[Object-level change descriptions]
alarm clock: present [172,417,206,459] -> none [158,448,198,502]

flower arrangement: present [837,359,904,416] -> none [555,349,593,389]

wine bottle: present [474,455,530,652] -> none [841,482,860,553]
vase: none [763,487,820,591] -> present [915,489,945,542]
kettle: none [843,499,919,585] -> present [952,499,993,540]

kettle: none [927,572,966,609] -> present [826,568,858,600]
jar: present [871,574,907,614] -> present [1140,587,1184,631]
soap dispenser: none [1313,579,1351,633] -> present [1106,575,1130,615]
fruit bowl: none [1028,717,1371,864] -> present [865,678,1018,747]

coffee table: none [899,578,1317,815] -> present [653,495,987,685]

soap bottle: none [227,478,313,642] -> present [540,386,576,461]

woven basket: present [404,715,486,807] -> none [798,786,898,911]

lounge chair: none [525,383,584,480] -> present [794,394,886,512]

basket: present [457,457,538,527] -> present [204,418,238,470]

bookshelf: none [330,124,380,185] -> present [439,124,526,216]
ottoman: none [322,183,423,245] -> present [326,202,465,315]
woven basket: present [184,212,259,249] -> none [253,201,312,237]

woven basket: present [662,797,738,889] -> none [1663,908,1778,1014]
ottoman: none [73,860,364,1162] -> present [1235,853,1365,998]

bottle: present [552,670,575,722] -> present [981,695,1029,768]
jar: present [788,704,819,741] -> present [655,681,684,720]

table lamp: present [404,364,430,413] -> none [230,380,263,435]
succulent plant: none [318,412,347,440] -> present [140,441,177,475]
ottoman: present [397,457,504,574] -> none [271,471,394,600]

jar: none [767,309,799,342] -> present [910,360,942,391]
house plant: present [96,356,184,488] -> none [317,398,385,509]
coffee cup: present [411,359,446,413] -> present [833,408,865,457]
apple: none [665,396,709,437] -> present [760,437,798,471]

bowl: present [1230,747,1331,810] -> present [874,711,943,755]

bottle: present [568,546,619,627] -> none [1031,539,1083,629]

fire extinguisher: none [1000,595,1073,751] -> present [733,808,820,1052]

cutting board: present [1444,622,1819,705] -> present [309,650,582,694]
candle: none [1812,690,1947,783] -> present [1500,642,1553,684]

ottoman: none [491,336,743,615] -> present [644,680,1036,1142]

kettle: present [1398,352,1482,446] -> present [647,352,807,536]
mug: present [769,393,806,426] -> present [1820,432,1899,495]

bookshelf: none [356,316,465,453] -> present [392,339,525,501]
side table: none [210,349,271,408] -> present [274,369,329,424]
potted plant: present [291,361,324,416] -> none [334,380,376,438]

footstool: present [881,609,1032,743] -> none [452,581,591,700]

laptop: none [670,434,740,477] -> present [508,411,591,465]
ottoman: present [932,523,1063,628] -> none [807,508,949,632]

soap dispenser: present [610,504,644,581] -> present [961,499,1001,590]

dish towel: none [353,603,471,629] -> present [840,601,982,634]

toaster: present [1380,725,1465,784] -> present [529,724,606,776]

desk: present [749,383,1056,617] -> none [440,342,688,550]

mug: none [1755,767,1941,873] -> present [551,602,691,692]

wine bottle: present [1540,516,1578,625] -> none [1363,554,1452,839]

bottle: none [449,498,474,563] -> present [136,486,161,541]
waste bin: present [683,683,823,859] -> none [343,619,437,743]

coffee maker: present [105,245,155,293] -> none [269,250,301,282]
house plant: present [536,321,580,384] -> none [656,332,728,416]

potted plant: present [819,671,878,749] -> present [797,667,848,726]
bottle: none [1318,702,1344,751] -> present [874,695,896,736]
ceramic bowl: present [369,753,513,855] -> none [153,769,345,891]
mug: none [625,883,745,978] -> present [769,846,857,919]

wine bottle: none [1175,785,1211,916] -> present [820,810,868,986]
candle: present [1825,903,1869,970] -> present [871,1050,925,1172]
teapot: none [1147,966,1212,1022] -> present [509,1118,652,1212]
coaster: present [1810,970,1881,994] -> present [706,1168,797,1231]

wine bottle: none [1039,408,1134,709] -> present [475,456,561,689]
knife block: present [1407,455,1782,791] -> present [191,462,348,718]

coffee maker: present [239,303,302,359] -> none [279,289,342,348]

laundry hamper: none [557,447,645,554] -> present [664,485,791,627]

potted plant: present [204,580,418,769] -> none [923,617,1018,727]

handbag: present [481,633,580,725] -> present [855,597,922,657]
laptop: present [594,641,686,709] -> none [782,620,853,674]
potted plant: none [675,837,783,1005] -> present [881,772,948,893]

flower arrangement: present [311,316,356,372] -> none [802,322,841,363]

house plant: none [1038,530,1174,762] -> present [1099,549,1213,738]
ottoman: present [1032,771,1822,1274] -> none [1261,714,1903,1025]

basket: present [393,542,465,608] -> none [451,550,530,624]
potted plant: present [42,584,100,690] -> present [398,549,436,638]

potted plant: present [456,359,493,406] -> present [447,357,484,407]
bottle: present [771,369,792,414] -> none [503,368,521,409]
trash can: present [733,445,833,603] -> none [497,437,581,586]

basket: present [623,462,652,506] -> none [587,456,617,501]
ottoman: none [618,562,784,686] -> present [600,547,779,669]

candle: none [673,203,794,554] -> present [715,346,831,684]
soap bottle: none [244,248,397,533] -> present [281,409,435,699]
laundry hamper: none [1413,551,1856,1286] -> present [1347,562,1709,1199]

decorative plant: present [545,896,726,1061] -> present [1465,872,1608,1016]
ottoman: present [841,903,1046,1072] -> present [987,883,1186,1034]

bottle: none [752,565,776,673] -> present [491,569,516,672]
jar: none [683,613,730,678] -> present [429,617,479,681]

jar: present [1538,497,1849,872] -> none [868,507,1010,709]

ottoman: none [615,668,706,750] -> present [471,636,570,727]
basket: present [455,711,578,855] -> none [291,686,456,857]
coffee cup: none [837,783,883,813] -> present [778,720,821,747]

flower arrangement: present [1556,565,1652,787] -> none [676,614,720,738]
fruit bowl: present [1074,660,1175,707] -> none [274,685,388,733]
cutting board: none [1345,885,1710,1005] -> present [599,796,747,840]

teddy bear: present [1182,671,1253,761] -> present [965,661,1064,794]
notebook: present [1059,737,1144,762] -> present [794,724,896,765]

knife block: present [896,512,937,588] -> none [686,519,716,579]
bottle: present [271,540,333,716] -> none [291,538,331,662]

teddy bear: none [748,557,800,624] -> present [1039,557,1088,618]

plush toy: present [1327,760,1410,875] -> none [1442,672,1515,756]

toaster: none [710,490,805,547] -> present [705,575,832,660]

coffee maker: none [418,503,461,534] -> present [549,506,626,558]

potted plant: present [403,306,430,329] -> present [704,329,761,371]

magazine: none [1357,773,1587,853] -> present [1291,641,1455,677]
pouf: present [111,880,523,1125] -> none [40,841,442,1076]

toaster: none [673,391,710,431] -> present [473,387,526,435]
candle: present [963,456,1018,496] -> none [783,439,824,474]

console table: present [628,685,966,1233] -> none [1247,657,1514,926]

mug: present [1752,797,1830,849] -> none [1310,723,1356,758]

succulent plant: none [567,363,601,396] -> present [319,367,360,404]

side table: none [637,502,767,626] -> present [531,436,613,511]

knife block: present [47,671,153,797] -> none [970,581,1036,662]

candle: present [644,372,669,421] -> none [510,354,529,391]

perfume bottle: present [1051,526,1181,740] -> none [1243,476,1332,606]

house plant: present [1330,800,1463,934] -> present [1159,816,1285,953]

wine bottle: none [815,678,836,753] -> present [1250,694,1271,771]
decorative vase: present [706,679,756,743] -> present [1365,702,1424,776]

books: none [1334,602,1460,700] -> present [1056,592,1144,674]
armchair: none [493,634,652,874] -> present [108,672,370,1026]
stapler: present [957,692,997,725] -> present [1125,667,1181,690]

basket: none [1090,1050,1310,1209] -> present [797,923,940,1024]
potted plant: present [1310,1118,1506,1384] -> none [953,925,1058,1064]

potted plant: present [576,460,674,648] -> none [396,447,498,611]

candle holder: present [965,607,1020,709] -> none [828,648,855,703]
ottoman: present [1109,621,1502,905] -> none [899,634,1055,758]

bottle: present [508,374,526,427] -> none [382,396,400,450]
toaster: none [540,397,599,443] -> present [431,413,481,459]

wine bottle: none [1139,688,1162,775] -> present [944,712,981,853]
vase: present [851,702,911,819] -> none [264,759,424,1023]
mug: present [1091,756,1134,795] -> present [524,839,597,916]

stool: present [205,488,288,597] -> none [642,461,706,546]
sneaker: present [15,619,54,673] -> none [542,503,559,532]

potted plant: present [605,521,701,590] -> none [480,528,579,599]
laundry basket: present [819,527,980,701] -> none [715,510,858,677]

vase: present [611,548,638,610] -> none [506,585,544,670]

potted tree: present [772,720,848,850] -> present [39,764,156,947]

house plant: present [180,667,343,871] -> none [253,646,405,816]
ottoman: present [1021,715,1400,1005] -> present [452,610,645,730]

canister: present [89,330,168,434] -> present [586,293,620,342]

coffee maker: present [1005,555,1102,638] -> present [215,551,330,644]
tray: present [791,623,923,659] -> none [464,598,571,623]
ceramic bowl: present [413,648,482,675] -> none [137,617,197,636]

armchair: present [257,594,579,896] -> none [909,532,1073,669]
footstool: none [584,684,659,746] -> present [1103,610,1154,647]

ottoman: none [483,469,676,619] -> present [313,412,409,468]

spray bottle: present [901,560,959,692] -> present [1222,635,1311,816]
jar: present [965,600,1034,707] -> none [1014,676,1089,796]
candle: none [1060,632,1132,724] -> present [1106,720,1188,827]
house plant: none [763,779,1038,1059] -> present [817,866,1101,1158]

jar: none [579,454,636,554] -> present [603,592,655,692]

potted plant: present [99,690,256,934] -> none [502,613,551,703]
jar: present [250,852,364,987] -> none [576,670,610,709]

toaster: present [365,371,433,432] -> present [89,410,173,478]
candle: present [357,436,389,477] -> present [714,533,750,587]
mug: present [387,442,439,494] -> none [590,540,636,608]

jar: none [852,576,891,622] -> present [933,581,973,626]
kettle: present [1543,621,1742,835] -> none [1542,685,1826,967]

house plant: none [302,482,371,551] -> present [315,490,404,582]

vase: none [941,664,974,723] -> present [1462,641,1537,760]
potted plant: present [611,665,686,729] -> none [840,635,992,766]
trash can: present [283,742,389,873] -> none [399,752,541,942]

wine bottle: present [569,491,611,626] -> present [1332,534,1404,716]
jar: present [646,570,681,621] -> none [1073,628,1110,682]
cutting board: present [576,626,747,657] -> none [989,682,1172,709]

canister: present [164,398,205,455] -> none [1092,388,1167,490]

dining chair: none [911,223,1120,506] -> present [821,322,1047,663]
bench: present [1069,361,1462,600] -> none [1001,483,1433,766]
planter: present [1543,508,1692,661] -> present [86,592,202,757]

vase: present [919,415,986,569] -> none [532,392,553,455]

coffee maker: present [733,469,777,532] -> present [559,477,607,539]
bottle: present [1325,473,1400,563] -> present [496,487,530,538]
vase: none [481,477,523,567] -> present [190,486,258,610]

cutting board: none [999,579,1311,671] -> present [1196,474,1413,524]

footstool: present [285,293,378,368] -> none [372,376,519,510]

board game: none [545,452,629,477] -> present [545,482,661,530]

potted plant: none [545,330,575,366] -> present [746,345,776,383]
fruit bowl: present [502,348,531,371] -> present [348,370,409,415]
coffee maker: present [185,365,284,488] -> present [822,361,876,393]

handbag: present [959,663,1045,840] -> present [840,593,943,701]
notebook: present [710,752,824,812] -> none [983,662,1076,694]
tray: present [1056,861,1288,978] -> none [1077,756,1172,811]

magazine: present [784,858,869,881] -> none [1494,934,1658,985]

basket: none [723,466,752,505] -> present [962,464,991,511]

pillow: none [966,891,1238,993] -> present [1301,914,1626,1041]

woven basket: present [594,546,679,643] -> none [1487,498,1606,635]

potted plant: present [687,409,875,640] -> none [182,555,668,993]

## Exercise prompt
Please go through the data above and copy each line that has the word "notebook".

## Response
notebook: present [1059,737,1144,762] -> present [794,724,896,765]
notebook: present [710,752,824,812] -> none [983,662,1076,694]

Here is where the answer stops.